_The input_

.....

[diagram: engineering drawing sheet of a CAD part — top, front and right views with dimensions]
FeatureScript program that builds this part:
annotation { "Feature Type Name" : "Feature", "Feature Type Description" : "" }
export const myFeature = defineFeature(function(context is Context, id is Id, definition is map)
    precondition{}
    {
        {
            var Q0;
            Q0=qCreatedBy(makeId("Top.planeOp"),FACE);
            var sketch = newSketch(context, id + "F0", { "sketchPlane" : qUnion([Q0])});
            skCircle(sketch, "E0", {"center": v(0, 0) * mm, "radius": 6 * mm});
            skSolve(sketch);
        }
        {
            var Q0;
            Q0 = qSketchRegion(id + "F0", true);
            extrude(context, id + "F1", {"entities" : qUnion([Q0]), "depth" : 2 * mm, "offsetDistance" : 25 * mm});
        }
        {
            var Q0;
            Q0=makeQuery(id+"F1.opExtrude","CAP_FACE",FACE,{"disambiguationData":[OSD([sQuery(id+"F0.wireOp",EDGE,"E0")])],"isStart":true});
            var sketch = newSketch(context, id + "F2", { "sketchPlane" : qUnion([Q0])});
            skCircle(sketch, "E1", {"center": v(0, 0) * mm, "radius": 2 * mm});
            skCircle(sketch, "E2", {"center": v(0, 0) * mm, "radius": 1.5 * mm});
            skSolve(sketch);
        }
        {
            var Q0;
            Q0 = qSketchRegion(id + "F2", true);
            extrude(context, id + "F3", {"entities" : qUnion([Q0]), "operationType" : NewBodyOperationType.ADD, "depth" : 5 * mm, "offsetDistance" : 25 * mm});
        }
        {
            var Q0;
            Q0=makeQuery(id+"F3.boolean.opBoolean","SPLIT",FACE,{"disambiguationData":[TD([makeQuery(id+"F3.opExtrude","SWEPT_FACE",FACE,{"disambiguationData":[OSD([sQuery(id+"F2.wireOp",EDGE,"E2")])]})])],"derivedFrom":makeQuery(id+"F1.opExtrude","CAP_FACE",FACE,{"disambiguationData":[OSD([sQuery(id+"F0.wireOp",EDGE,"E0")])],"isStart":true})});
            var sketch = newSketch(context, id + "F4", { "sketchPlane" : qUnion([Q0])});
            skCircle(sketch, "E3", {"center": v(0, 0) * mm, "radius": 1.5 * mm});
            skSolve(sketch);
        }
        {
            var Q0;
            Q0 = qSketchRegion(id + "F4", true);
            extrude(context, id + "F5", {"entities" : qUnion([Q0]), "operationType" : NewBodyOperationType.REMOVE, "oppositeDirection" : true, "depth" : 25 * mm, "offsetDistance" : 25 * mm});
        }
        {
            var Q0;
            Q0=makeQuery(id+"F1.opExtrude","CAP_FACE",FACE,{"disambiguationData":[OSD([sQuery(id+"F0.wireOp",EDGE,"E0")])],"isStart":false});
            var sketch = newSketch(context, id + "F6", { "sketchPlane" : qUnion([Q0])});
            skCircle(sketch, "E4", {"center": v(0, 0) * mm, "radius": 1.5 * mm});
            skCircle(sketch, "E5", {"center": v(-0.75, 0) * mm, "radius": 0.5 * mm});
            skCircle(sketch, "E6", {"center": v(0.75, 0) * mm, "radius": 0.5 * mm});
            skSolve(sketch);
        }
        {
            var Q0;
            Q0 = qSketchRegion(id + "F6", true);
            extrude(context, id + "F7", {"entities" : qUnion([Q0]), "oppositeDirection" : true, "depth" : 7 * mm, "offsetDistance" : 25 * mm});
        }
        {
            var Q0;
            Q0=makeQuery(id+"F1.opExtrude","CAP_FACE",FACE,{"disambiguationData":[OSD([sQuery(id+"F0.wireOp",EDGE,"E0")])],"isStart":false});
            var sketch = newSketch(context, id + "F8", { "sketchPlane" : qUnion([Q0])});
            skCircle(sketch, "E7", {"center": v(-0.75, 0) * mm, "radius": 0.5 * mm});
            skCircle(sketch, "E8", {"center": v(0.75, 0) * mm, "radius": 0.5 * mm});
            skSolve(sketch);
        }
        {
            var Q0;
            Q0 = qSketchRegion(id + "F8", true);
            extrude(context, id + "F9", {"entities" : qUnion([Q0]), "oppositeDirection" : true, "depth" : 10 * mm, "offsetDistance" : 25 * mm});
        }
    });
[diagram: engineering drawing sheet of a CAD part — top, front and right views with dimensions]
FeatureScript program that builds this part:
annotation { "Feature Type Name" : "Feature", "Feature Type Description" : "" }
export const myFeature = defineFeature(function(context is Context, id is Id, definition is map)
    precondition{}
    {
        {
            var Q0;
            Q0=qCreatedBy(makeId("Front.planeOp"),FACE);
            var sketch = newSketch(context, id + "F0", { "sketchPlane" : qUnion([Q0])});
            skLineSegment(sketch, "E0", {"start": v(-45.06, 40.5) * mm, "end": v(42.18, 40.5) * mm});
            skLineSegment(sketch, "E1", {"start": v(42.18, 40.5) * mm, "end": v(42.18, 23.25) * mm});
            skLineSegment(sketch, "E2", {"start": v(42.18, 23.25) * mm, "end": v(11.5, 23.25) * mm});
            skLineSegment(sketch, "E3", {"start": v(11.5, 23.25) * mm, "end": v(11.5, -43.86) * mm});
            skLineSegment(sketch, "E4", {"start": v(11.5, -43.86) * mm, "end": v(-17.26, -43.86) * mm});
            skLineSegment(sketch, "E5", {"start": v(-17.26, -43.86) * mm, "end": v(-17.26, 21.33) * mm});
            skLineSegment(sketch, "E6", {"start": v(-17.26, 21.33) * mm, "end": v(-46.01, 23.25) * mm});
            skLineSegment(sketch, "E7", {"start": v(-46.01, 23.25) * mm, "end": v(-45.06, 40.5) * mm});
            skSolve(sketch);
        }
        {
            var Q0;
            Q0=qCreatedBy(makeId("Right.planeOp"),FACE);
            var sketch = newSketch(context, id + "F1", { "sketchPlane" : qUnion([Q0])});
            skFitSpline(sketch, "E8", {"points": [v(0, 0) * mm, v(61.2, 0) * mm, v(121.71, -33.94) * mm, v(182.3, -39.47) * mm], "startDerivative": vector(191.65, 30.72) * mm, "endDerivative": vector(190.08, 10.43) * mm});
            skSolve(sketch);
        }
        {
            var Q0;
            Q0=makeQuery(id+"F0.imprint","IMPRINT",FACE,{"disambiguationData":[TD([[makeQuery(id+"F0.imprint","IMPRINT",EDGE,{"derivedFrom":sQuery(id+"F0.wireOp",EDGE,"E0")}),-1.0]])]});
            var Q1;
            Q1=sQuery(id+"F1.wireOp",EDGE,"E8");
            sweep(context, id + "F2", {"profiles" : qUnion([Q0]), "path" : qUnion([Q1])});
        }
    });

.....

_Problem requirements_
How many lines of the data above contain the string "operationType"? Case counts; give only the number.

_Response to the exercise_
2